- Supplied data -
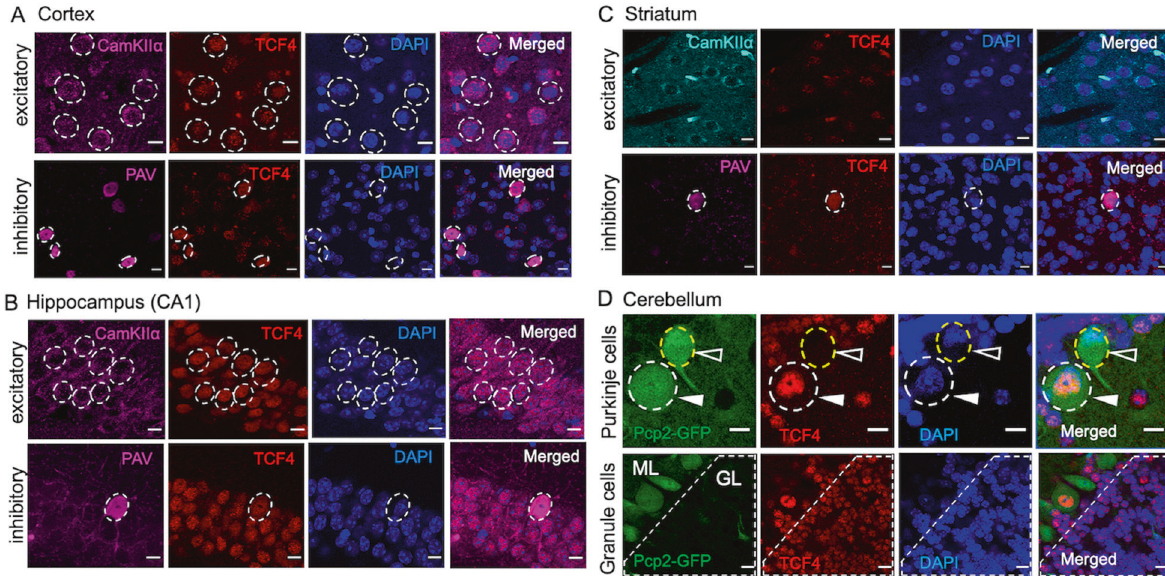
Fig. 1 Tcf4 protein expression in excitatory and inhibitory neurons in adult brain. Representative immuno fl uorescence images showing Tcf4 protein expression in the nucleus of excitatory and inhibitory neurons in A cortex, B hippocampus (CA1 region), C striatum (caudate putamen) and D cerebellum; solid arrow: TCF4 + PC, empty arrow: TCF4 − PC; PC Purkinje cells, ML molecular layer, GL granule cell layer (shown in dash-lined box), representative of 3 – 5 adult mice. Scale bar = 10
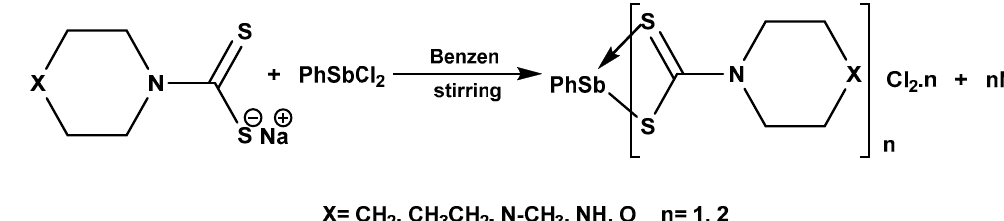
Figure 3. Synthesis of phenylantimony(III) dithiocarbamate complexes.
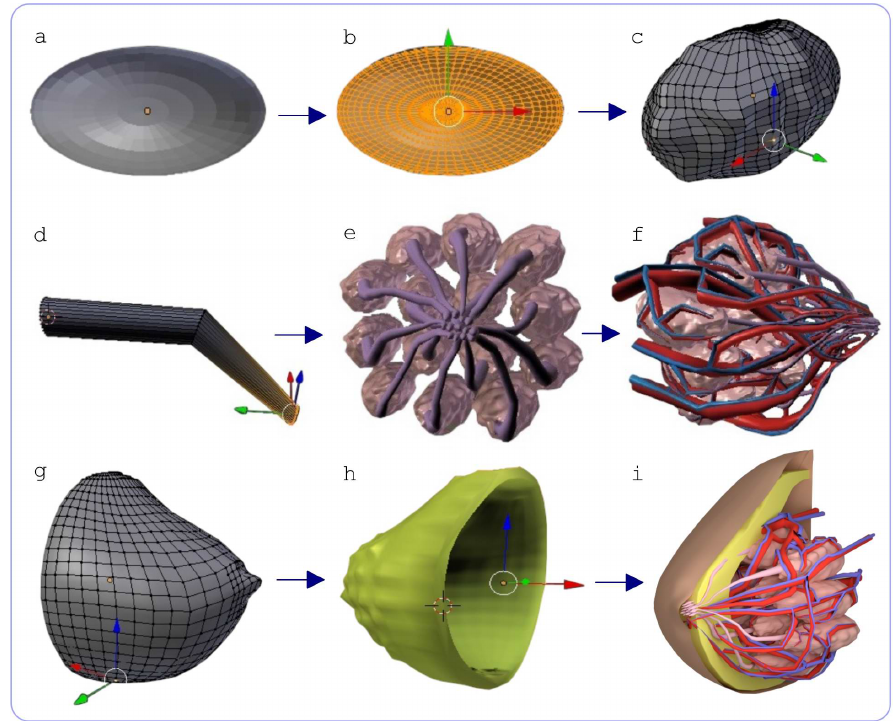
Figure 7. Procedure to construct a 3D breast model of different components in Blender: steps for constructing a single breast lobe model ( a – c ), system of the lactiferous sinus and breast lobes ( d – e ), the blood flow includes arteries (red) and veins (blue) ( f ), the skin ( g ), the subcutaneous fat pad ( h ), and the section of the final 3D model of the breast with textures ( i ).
--
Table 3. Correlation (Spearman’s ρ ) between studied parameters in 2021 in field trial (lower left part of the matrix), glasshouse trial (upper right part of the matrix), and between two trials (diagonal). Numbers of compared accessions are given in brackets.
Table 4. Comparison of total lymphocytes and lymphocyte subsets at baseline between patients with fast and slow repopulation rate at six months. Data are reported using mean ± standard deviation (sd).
...
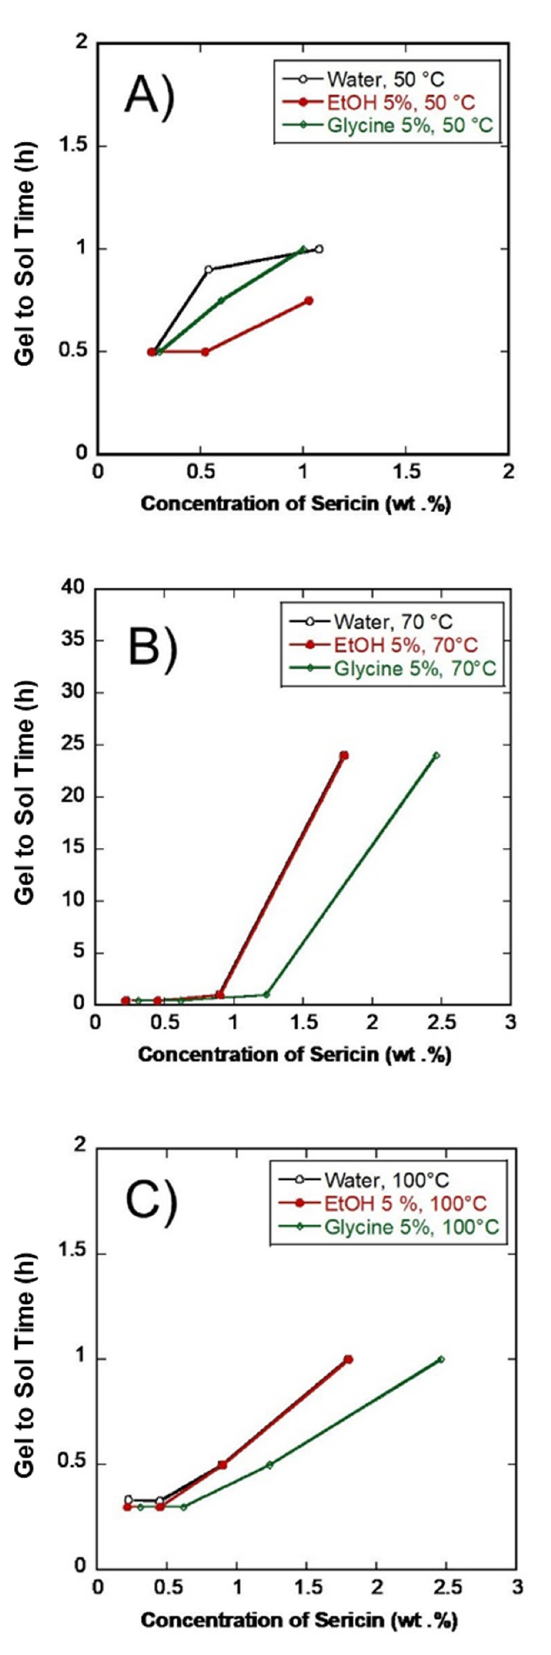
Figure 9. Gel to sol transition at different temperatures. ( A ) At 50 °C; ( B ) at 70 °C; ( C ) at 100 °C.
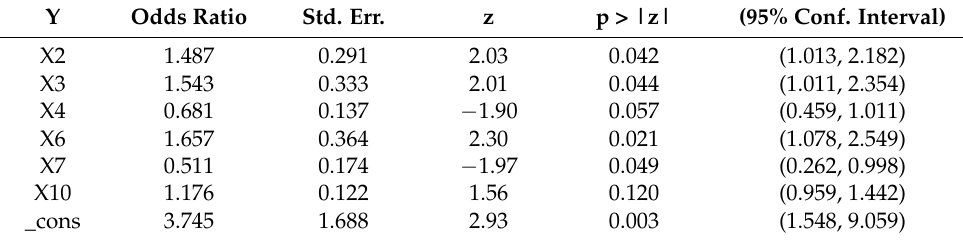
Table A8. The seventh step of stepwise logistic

- Requirement -
In the records above, find the line with "Figure 9. Gel". Print exactly from there through the line with "Table A8. The", minus the pictures.

- Expected output -
Figure 9. Gel to sol transition at different temperatures. ( A ) At 50 °C; ( B ) at 70 °C; ( C ) at 100 °C.
Table A8. The seventh step of stepwise logistic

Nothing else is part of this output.